Shame Culture in the Wake of a Pandemic: A Jewish Response... and Warning

I'm worried about shaming. It is one aspect of any disease or social disturbance that is last to be addressed and by the time we have the strength to focus on the issue of shaming – to deal with ridicule, gross assumptions, and insidious needs to find blame – it's too late. We are often behind the curve and the damage is done. Unfortunately, we have entered this pandemic with a well-established culture of shaming. Our Jewish tradition knows about the evils of gossip and speaks strongly against it. It has been said that you can know a lot about a culture by the number of different names its language utilizes to describe the nuances of something. When it comes to destructive language, the Jewish culture has nuance: L'shone Harah (gossip; lit: evil speech), Rechilut (speech that causes hate), Motzi Shem Ra (unfounded libelous gossip). These three linguistic concepts emphasize the destructive nature of our tongue. The vocabulary is there because we Jews aren't above wicked speech and the tearing down of one another by the things we share and the words we use. This is my concern within our current situation.

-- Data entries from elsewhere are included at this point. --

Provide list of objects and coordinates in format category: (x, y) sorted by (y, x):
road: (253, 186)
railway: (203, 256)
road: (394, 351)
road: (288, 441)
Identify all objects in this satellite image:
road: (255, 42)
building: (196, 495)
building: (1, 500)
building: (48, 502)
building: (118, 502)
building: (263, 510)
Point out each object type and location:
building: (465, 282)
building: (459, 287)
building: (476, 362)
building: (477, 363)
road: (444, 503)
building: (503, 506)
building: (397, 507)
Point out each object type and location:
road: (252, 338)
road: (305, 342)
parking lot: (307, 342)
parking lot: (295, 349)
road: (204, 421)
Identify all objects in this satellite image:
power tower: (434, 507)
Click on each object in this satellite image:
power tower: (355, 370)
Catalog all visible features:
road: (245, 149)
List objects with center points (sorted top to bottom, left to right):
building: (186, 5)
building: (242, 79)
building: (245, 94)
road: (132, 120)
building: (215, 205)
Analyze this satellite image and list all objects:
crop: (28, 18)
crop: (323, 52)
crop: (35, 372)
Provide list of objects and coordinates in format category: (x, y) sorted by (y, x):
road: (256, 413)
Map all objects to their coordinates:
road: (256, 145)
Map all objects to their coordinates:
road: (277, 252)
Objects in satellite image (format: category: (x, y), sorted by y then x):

Being both Jewish and American makes our mouths a double threat. Although I think that many countries deal with similar situations, I can only speak about my own homeland. There are countless situations where we blame the victim. When women are sexually assaulted it isn't uncommon to ask about her choice of dress or pry into her past behavior. When young black men are shot by the police or experience violence from authorities, we often wonder what he or she was doing in that place and question his or her behavior. And when epidemics have occurred in our country's past, especially those transmitted through sexual encounter, the American public has been quick to isolate, segregate and ostracize those who are the most vulnerable and in dire need of our love and care.

So here we are: We are watching the rise of cases of the COVID-19 virus. Some of us are self-isolating while others might not have that luxury. Not every job in the country is on salary. Some people work hourly or by commission. We are all navigating this situation and the vast majority of us are doing the best we can to stay safe and keep others safe as well. However, many people are going to get sick and the way we respond is going to be either extremely meaningful if done right, or horribly destructive if done wrong.

The Torah speaks about epidemics. In our weekly reading of our Torah, we just began the book of Leviticus, also known as the Holiness Code. Our Torah speaks openly about tamay and tahor (ritual impurity and purity, respectively). Although many commentators have tried to move around the stigmatic description of our text, trying to avoid categorizing people as pure and impure based on biological circumstance, I will admit it is hard to shake off. The fluid nature (pun intended) of our ritual purity and impurity has much to do with our human cycles, our physical contact to bodily emissions and close contact with the dead. The remedy for one who is tamay, according to our sacred text and rabbinic tradition, is isolation and quarantine. How hard does our Torah and our weekly sacred readings need to tap on our shoulders before we realize that God, in some way, is talking to us, offering direction? Our Torah clearly speaks to our life today.

However, if we end the story there, we fall victim to our predilections towards wicked and destructive speech. Throughout our Torah's discussion of the movement in and out of ritual purity and impurity (a state of being that we ALL are constantly flowing in and out) our Torah continues to fall back on two important requirements. Firstly, there is only ONE person who can make any declaration about a person's state, the nature of his or her status and his or her situation – the Priest. The Cohanim were the ritual, and in some sense, the medical professionals of the time who were charged with making assessments and declarations about a person's physical and spiritual state. In our current situation we should take heed of this important point. Only a medical professional, specifically the one who is guiding and advising his or her patient, should be charged with making any pronouncements about those who are struggling with the COVID-19 illness. Our personal views on a person's choices, the way he or she led his or her life prior to any diagnosis has absolutely no place in our discussion of somebody who is sick and struggling. The only thing we must say to them, and to each other about them, are words of hope, kindness, and inspiration.

Secondly, there is an important moment in the Torah during the cycle of ritual impurity. At some point, the Cohanim makes a pronouncement that a person has transitioned from tamay back to tahor. Just like in our Torah, the pronouncement is left to the priest, and in our case, the medical professionals. We have only one response – joy and gladness for his or her return to community. For those of us in spiritual communal leadership, once we are safely able to gather back together as a community, we must utilize the various tools at our disposal to welcome these individuals back from the life-threatening situation he or she experienced, offering a Torah Aliyah and the blessings of gomel, as an example.

My friends, we are in a time of great fear and anxiety. We don't have a great track record of sharing love and kindness during such times. Our Torah warns us about the evils of L'shone Harah, Rechilut, Motzi Shem Ra. Our Torah is riddled with stories of people making bad decisions when confronted with a scary situation. Our American history has too many examples of blaming the victim for it to be ignored. We must elevate our souls, lift our language and find the ways to speak words of kindness and comfort even in the midst of our concerns, fear and anxiety.